# [Material for this task]
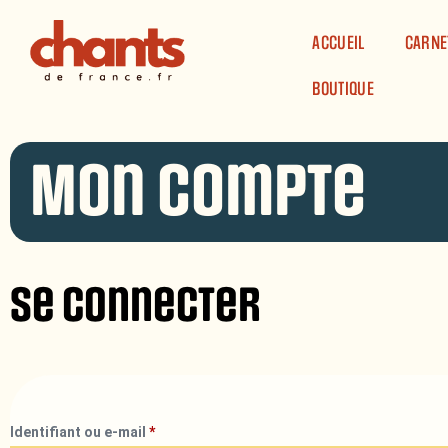
Panneau de gestion des cookies
ACCUEIL
CARNE
BOUTIQUE
Mon compte
Se connecter
Identifiant ou e-mail
*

# [Required action]
Please return the entries above exactly as they appear, but without the pictures.

# [Solution to this problem]
Panneau de gestion des cookies
ACCUEIL
CARNE
BOUTIQUE
Mon compte
Se connecter
Identifiant ou e-mail
*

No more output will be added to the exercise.